[Revision comparison data]
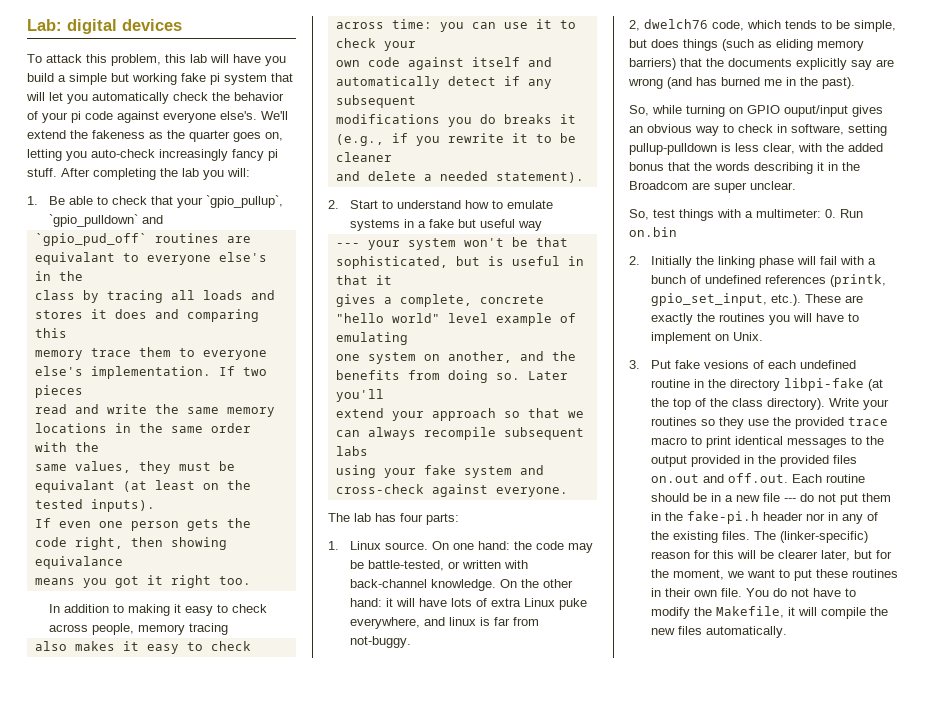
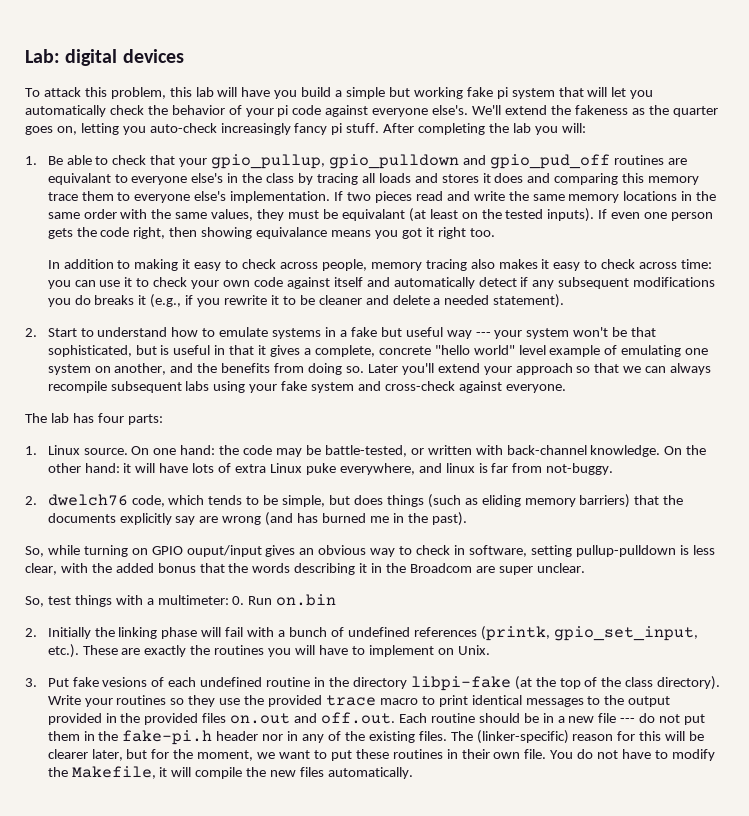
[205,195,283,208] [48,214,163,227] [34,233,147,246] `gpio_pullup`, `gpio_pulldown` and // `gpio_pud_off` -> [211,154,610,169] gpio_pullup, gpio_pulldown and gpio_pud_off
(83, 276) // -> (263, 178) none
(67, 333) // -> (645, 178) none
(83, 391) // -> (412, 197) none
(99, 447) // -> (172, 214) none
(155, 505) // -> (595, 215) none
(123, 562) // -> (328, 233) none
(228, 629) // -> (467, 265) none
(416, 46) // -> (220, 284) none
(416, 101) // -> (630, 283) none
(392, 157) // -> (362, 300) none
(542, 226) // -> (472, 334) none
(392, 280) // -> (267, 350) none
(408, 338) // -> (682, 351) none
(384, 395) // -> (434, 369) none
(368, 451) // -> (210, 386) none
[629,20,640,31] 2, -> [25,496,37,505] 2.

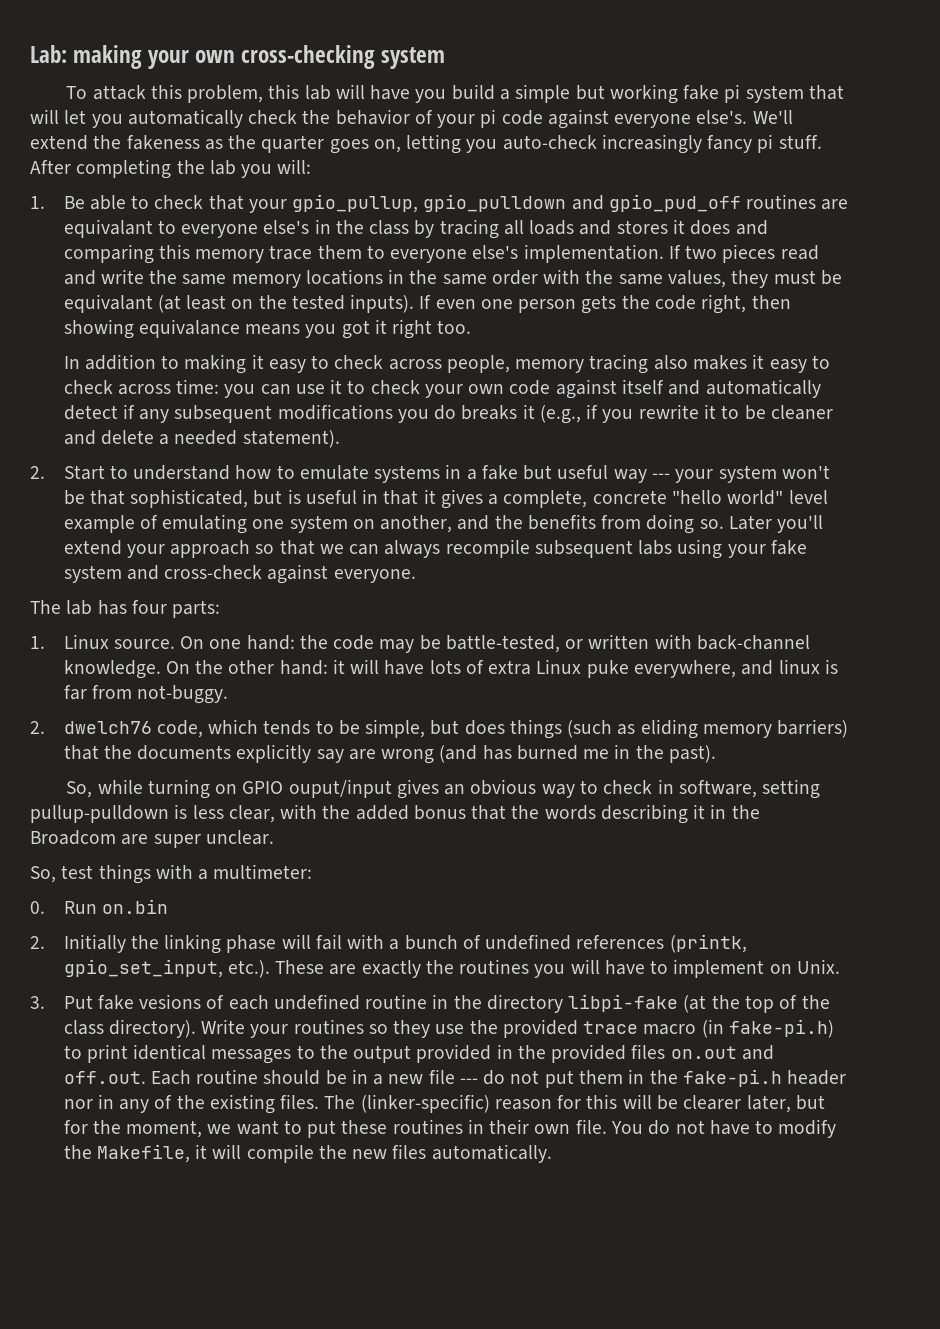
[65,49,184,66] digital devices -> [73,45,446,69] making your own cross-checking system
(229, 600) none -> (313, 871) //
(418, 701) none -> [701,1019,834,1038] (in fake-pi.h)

## EXERCISE DIRECTIONS
Keep out the pictures, and copy exactly the lines from the one that contains "(368, 451) // -> (210, 386) none" through the final line of the records above, both ends included.

## REPLY
(368, 451) // -> (210, 386) none
[629,20,640,31] 2, -> [25,496,37,505] 2.

[65,49,184,66] digital devices -> [73,45,446,69] making your own cross-checking system
(229, 600) none -> (313, 871) //
(418, 701) none -> [701,1019,834,1038] (in fake-pi.h)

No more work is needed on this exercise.